The Bank of England has given some breathing space to beleaguered households by maintaining interest rates at their record low.
In the week when Scottish Power announced an average hike of nearly £200 in annual power bills, members of the Monetary Policy Committee (MPC) have voted to keep the Bank's base rate at 0.5% for the 27th month in a row.
Earlier on Thursday, the owner of retailer Argos highlighted the brittle state of consumer confidence by reporting a 9.6% slump in sales at the catalogue chain and warning that trading conditions had been worse than expected.
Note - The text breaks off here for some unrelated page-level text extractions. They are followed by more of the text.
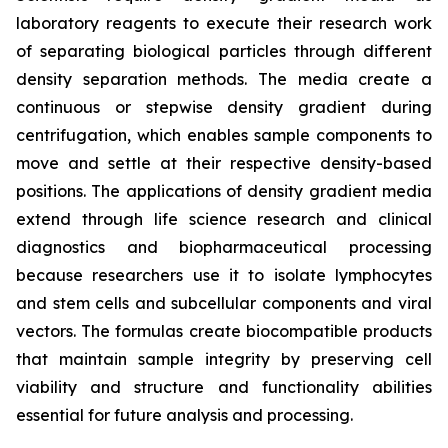
laboratory reagents to execute their research work
of separating biological particles through different
density separation methods. The media create a
continuous or stepwise density gradient during
centrifugation, which enables sample components to
move and settle at their respective density-based
positions. The applications of density gradient media
extend through life science research and clinical
diagnostics and biopharmaceutical processing
because researchers use it to isolate lymphocytes
and stem cells and subcellular components and viral
vectors. The formulas create biocompatible products
that maintain sample integrity by preserving cell
viability and structure and functionality abilities
essential for future analysis and processing.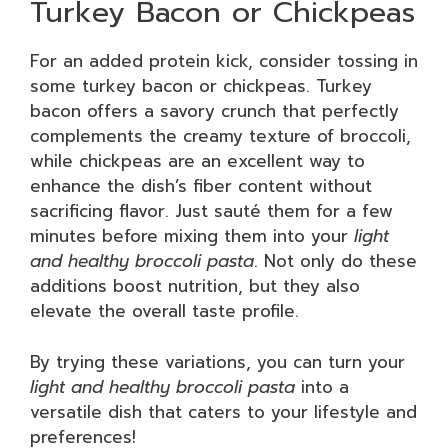
Turkey Bacon or Chickpeas
For an added protein kick, consider tossing in
some turkey bacon or chickpeas. Turkey
bacon offers a savory crunch that perfectly
complements the creamy texture of broccoli,
while chickpeas are an excellent way to
enhance the dish’s fiber content without
sacrificing flavor. Just sauté them for a few
minutes before mixing them into your
light
and healthy broccoli pasta
. Not only do these
additions boost nutrition, but they also
elevate the overall taste profile.
By trying these variations, you can turn your
light and healthy broccoli pasta
into a
versatile dish that caters to your lifestyle and
preferences!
Economists have put back the likely date for the next rise in rates to November as worries over growth prospects override concerns about inflation, which hit 4.5% in April, the highest level in two-and-a-half years.
Business leaders have welcomed the bank's stance and warned a rate hike would throw the economic recovery off course, particularly after GDP figures for the first quarter of 2011 showed tepid growth of 0.5%.
Ian McCafferty, CBI's chief economic adviser, said the MPC was right to wait for clearer signs that growth is gathering pace before changing its stance on interest rates.
He said: "Although the recovery is expected to make further headway into the second half of the year, households continue to face particularly challenging conditions, and business confidence remains fragile."
Borrowers are seeing the benefits of expectations that it will be some months before rates rise, with the average cost of a two-year fixed-rate mortgage falling to 4.41%, its lowest level since the beginning of the year.
But the delay is bad news for savers who will continue to suffer from low returns on their money at a time when high inflation is eroding the value of their deposits.
The Bank of England also announced on Thursday that it had left the scale of its quantitative easing programme to boost the money supply unchanged at £200 billion.